Suppose we have a probability space $(\Omega,{\mathscr F},P)$ consisting of
An arbitrary nonempty set $\Omega$
A collection ${\mathscr F}$ of subsets of $\Omega$ which is also a $\sigma$-algebra on subsets of $\Omega$
A probability measure $P: {\mathscr F} \rightarrow [0,1]$
I'm reading a text which shows how to generate a sequence of numbers $X_1,X_2,\ldots,X_n$ such that the distribution of the sequence is in $U(0,1)$ and "random" in some sense. That's two properties:
Lies in distribution. This can be established by a "convergence in distribution" test $\lim_{n\rightarrow\infty}F_{X_n}(x) = F_X(x)$ where $F_{X_n}$ is the empirical CDF of the sequence and $F_X$ is the theoretical CDF of the probability space.
Sequence is "random". There is a large literature on the notion of randomness and a very small and ad hoc literature on practical testing of sequences for randomness. Maybe what I am looking for is Martin-Löf randomness.
One version of the Martin-Löf randomness definition is that "A sequence is Martin-Löf random if and only if no constructive martingale succeeds on it."
Q1. What is considered the "best practice" to formally state property 2? See for example this paper.
Q2. The Martin-Löf definition in Wikipedia is independent of the probability space. Is this correct? In general, is the randomness of a sequence independent of the probability distribution it converges to?
One possible answer, adapted from Wikipedia. It's not as constructive as I'd like, and it doesn't reference a particular probability distribution, which seems also undesirable:
- Let $S = (X_1,\ldots, X_n, Y_1, \ldots, Y_m)$ be a sequence comprised of sequence $X_i$ followed by sequence $Y_j$. Let us define a martingale $d:\Omega^\ast \rightarrow [0,\infty)$ such that for all sequences $S$, $d(S) = \frac{1}{2} (d(X) + d(Y))$. A martingale is said to succeed on $S$ if $\lim_{n\rightarrow\infty} d(S_1,\ldots,S_n) = \infty$. A martingale is said to be constructive if there exists a computable function ${\hat d}: \Omega^\ast \times {\mathbb N} \rightarrow {\mathbb Q}$ such that, for all $S$ for all $t>0$, ${\hat d}(S,t) \leq {\hat d}(S,t+1) < d(S)$. A sequence is Martin-Löf random if and only if no constructive martingale succeeds on it.

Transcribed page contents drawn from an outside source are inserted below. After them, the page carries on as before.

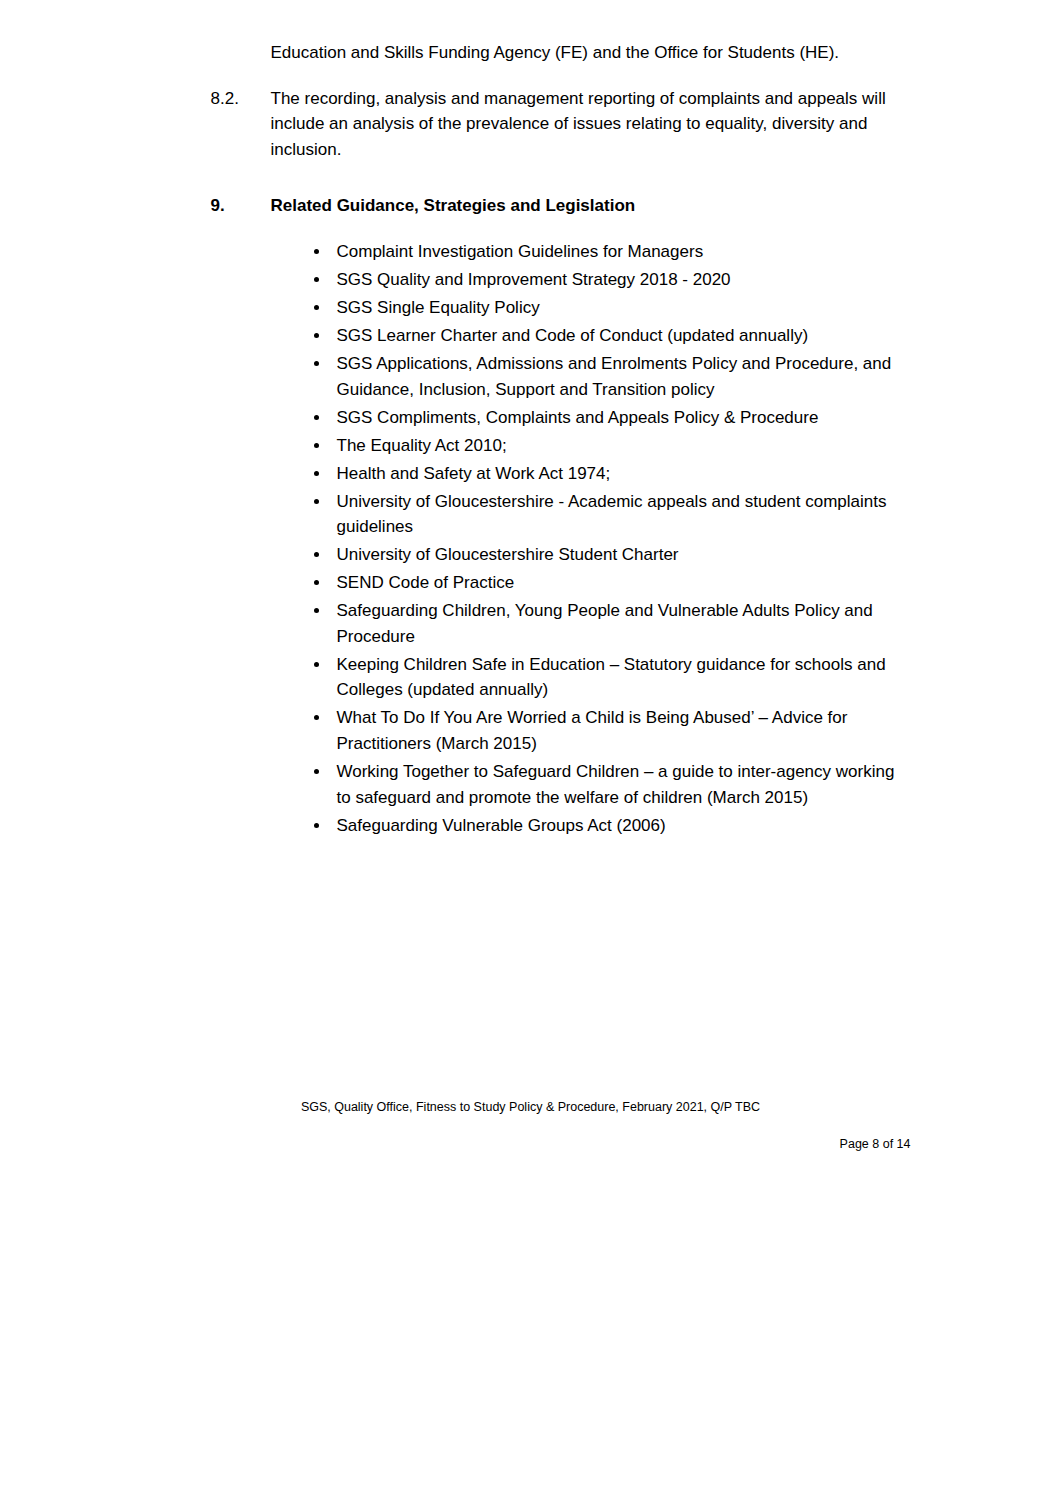Education and Skills Funding Agency (FE) and the Office for Students (HE).
8.2.
The recording, analysis and management reporting of complaints and appeals will include an analysis of the prevalence of issues relating to equality, diversity and inclusion.
9. Related Guidance, Strategies and Legislation
Complaint Investigation Guidelines for Managers
SGS Quality and Improvement Strategy 2018 - 2020
SGS Single Equality Policy
SGS Learner Charter and Code of Conduct (updated annually)
SGS Applications, Admissions and Enrolments Policy and Procedure, and Guidance, Inclusion, Support and Transition policy
SGS Compliments, Complaints and Appeals Policy & Procedure
The Equality Act 2010;
Health and Safety at Work Act 1974;
University of Gloucestershire - Academic appeals and student complaints guidelines
University of Gloucestershire Student Charter
SEND Code of Practice
Safeguarding Children, Young People and Vulnerable Adults Policy and Procedure
Keeping Children Safe in Education – Statutory guidance for schools and Colleges (updated annually)
What To Do If You Are Worried a Child is Being Abused’ – Advice for Practitioners (March 2015)
Working Together to Safeguard Children – a guide to inter-agency working to safeguard and promote the welfare of children (March 2015)
Safeguarding Vulnerable Groups Act (2006)
SGS, Quality Office, Fitness to Study Policy & Procedure, February 2021, Q/P TBC
Page 8 of 14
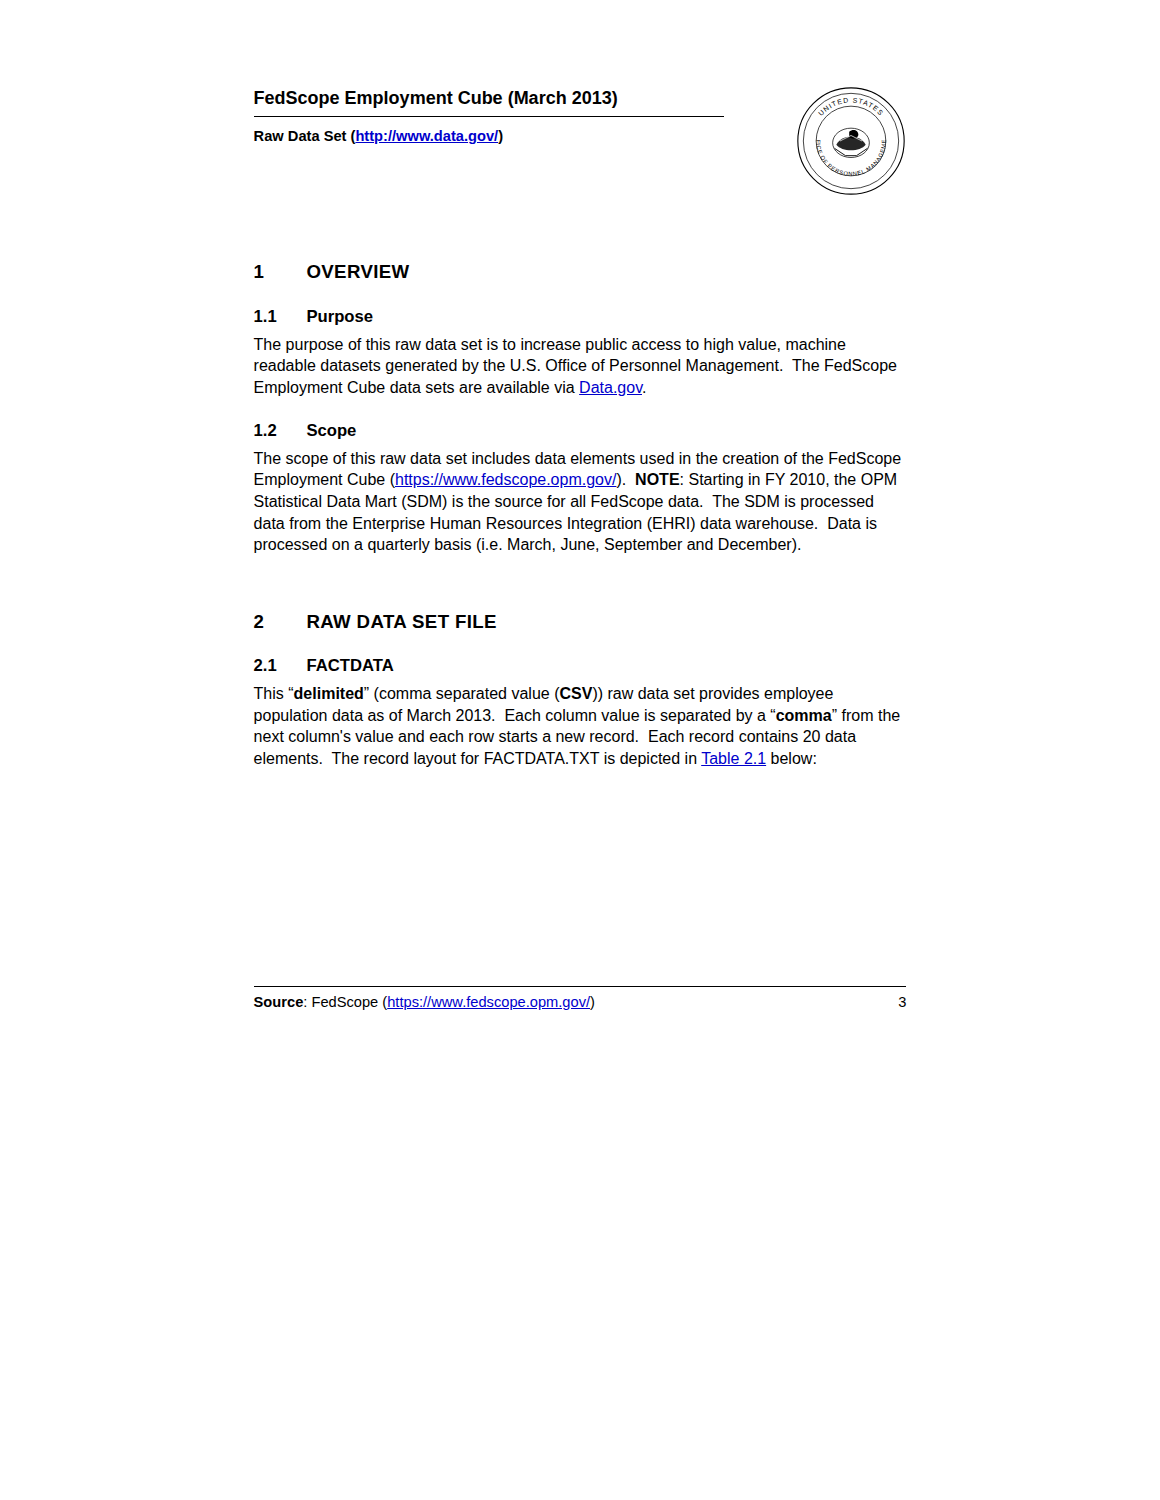FedScope Employment Cube (March 2013)
Raw Data Set (http://www.data.gov/)
UNITED STATES OFFICE OF PERSONNEL MANAGEMENT
1 OVERVIEW
1.1 Purpose
The purpose of this raw data set is to increase public access to high value, machine readable datasets generated by the U.S. Office of Personnel Management. The FedScope Employment Cube data sets are available via Data.gov.
1.2 Scope
The scope of this raw data set includes data elements used in the creation of the FedScope Employment Cube (https://www.fedscope.opm.gov/). NOTE: Starting in FY 2010, the OPM Statistical Data Mart (SDM) is the source for all FedScope data. The SDM is processed data from the Enterprise Human Resources Integration (EHRI) data warehouse. Data is processed on a quarterly basis (i.e. March, June, September and December).
2 RAW DATA SET FILE
2.1 FACTDATA
This “delimited” (comma separated value (CSV)) raw data set provides employee population data as of March 2013. Each column value is separated by a “comma” from the next column's value and each row starts a new record. Each record contains 20 data elements. The record layout for FACTDATA.TXT is depicted in Table 2.1 below:
Source: FedScope (https://www.fedscope.opm.gov/)
3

That is, the above is not constructive in the sense that it doesn't supply an explicit test for randomness of a particular realized sequence with respect to a particular probability distribution. The Wikipedia page on tests of randomness lists a number of fairly ad hoc criteria, nothing that looks mathematically rigorous.
Also I just found an equivalent question here.
Another related criterion is whether or not the sequence is incompressible. This test however would reject a single sequence which happens to be compressible. The implication is that tests of randomness would need to work on multiple samples of a random sequence generator to arrive at a conclusion, not a single output. So in that view, if the outputs are highly incompressible on average, then the random sequence generator is good (one can imagine a distribution of compressibility where a certain shape of the realized distribution corresponds to "random"). This program uses compressibility tests to assess the randomness of a sequence.
In the end what I'm concerned about in Q2 is tests of randomization. The most satisfying test that occurred to me is to generate many sequences from the RNG, then plot the empirical PDF of the compression ratio of the sequences, i.e. take a good compression algorithm and divide original sequence size over compressed size. If that clusters around 1, then you have good randomization.
Q1, tests of distribution fit, has many accepted tests. Just Q2 is less talked about.